**** INPUT DATA

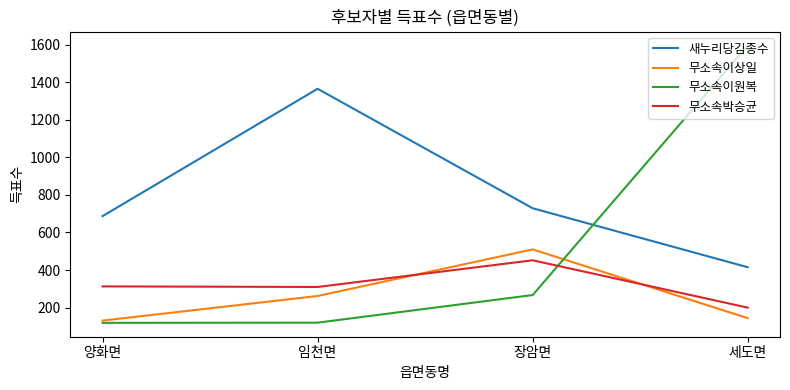

What position from the right is 양화면?

4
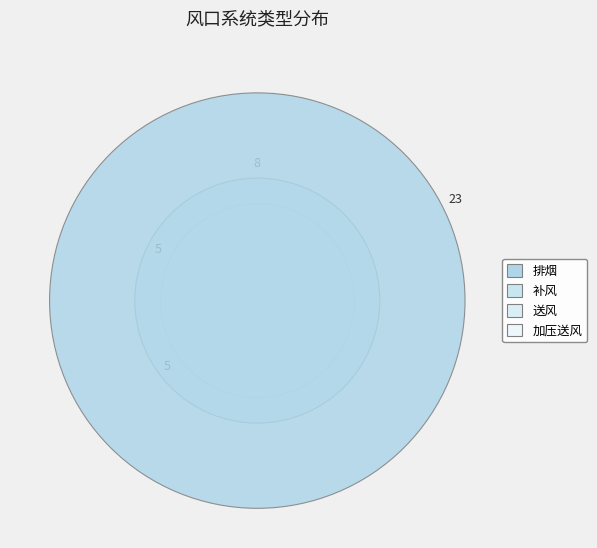

True or false: 排烟 accounts for 65% of the total.

False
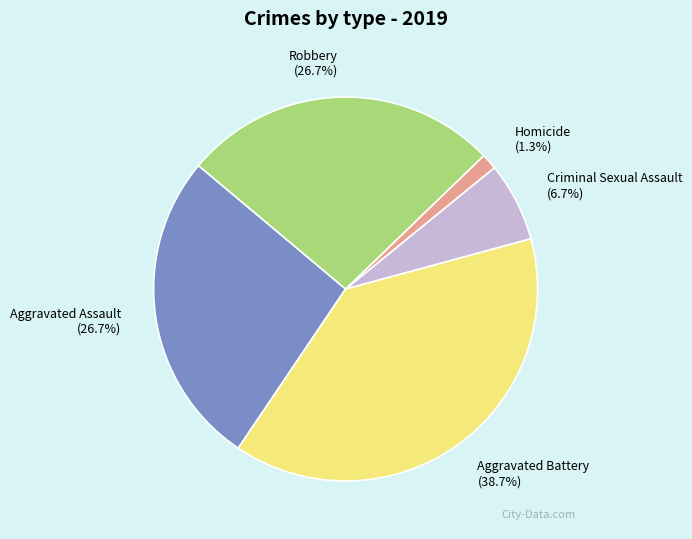

To the nearest percent, what is the difference between the largest and smallest slice percentages?

37%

********

→ **TASK TO CARRY OUT**:
Extract every line of text from the material above word for word, and leave the pictures out.

→ **EXERCISE OUTPUT**:
What position from the right is 양화면?

4

True or false: 排烟 accounts for 65% of the total.

False

To the nearest percent, what is the difference between the largest and smallest slice percentages?

37%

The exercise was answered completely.